Art. 19. O poder público incentivará a celebração das personalidades e das datas comemorativas relacionadas à trajetória do samba e de outras manifestações culturais matriz africana, bem como sua comemoração nas instituições de ensino públicas e privadas.

Art. 20. O poder público garantirá o registro e a proteção da capoeira, em todas as suas modalidades, como bem de natureza imaterial e de formação da identidade cultural brasileira, nos termos do art. 216 da Constituição Federal.
Parágrafo único. O poder público buscará garantir, por meio dos atos normativos necessários, a preservação dos elementos formadores tradicionais da capoeira nas suas relações internacionais.

Seção IV
Do Esporte e Lazer
Art. 21. O poder público fomentará o pleno acesso da população negra às práticas desportivas, consolidando o esporte e o lazer como direitos sociais.

Art. 22. A capoeira é reconhecida como desporto de criação nacional, nos termos do art. 217 da Constituição Federal.
§ 1o A atividade de capoeirista será reconhecida em todas as modalidades em que a capoeira se manifesta, seja como esporte, luta, dança ou música, sendo livre o exercício em todo o território nacional.
§ 2o É facultado o ensino da capoeira nas instituições públicas e privadas pelos capoeiristas e mestres tradicionais, pública e formalmente reconhecidos.

CAPÍTULO III
DO DIREITO À LIBERDADE DE CONSCIÊNCIA E DE CRENÇA E AO LIVRE EXERCÍCIO DOS CULTOS RELIGIOSOS
Art. 23. É inviolável a liberdade de consciência e de crença, sendo assegurado o livre exercício dos cultos religiosos e garantida, na forma da lei, a proteção aos locais de culto e a suas liturgias.

Art. 24. O direito à liberdade de consciência e de crença e ao livre exercício dos cultos religiosos de matriz africana compreende:
I - a prática de cultos, a celebração de reuniões relacionadas à religiosidade e a fundação e manutenção, por iniciativa privada, de lugares reservados para tais fins;
II - a celebração de festividades e cerimônias de acordo com preceitos das respectivas religiões;
III - a fundação e a manutenção, por iniciativa privada, de instituições beneficentes ligadas às respectivas convicções religiosas;
IV - a produção, a comercialização, a aquisição e o uso de artigos e materiais religiosos adequados aos costumes e às práticas fundadas na respectiva religiosidade, ressalvadas as condutas vedadas por legislação específica;
V - a produção e a divulgação de publicações relacionadas ao exercício e à difusão das religiões de matriz africana;
VI - a coleta de contribuições financeiras de pessoas naturais e jurídicas de natureza privada para a manutenção das atividades religiosas e sociais das respectivas religiões;
VII - o acesso aos órgãos e aos meios de comunicação para divulgação das respectivas religiões;
VIII - a comunicação ao Ministério Público para abertura de ação penal em face de atitudes e práticas de intolerância religiosa nos meios de comunicação e em quaisquer outros locais.

Art. 25. É assegurada a assistência religiosa aos praticantes de religiões de matrizes africanas internados em hospitais ou em outras instituições de internação coletiva, inclusive àqueles submetidos a pena privativa de liberdade.

Entradas salvas:
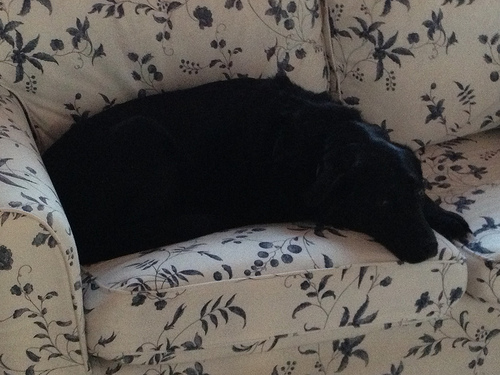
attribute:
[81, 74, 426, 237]
dog — black, laying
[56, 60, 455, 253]
dog — black, sleeping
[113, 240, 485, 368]
couch — white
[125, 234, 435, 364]
couch — blue, floral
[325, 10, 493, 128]
cushion — center, back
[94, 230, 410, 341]
seat — cushioned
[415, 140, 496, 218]
seat — cushioned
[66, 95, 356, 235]
dog — black, lying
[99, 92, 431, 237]
dog — lying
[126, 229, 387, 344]
cushion — top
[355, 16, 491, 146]
cushion — top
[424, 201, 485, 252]
paw — black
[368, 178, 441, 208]
eyes — black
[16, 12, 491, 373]
couch — one, flowered, white, blue, patterned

● TAREFA 1
Liste as formas em que a capoeira se manifesta, segundo o § 1o do Art. 22 do trecho exibido.
● TAREFA 2
Dê continuidade ao texto legal sobre capoeira e liberdade religiosa a partir do fim do Art. 25.

● RESPOSTA 1
Esporte, luta, dança e música.

● RESPOSTA 2
Art. 26. O poder público adotará as medidas necessárias para o combate à intolerância com as religiões de matrizes africanas e à discriminação de seus seguidores, especialmente com o objetivo de:
I - coibir a utilização dos meios de comunicação social para a difusão de proposições, imagens ou abordagens que exponham pessoa ou grupo ao ódio ou ao desprezo por motivos fundados na religiosidade de matrizes africanas;
II - inventariar, restaurar e proteger os documentos, obras e outros bens de valor artístico e cultural, os monumentos, mananciais, flora e sítios arqueológicos vinculados às religiões de matrizes africanas;
III - assegurar a participação proporcional de representantes das religiões de matrizes africanas, ao lado da representação das demais religiões, em comissões, conselhos, órgãos e outras instâncias de deliberação vinculadas ao poder público.

CAPÍTULO IV
DO ACESSO À TERRA E À MORADIA ADEQUADA
Seção I
Do Acesso à Terra
Art. 27. O poder público elaborará e implementará políticas públicas capazes de promover o acesso da população negra à terra e às atividades produtivas no campo.

Art. 28. Para incentivar o desenvolvimento das atividades produtivas da população negra no campo, o poder público promoverá ações para viabilizar e ampliar o seu acesso ao financiamento agrícola.

Art. 29. Serão assegurados à população negra a assistência técnica rural, a simplificação do acesso ao crédito agrícola e o fortalecimento da infraestrutura de logística para a comercialização da produção.

Art. 30. O poder público promoverá a educação e a orientação profissional agrícola para os trabalhadores negros e as comunidades negras rurais.

Art. 31. Aos remanescentes das comunidades dos quilombos que estejam ocupando suas terras é reconhecida a propriedade definitiva, devendo o Estado emitir-lhes os títulos respectivos.

Art. 32. O Poder Executivo federal elaborará e desenvolverá políticas públicas especiais voltadas para o desenvolvimento sustentável dos remanescentes das comunidades dos quilombos, respeitando as tradições de proteção ambiental das comunidades.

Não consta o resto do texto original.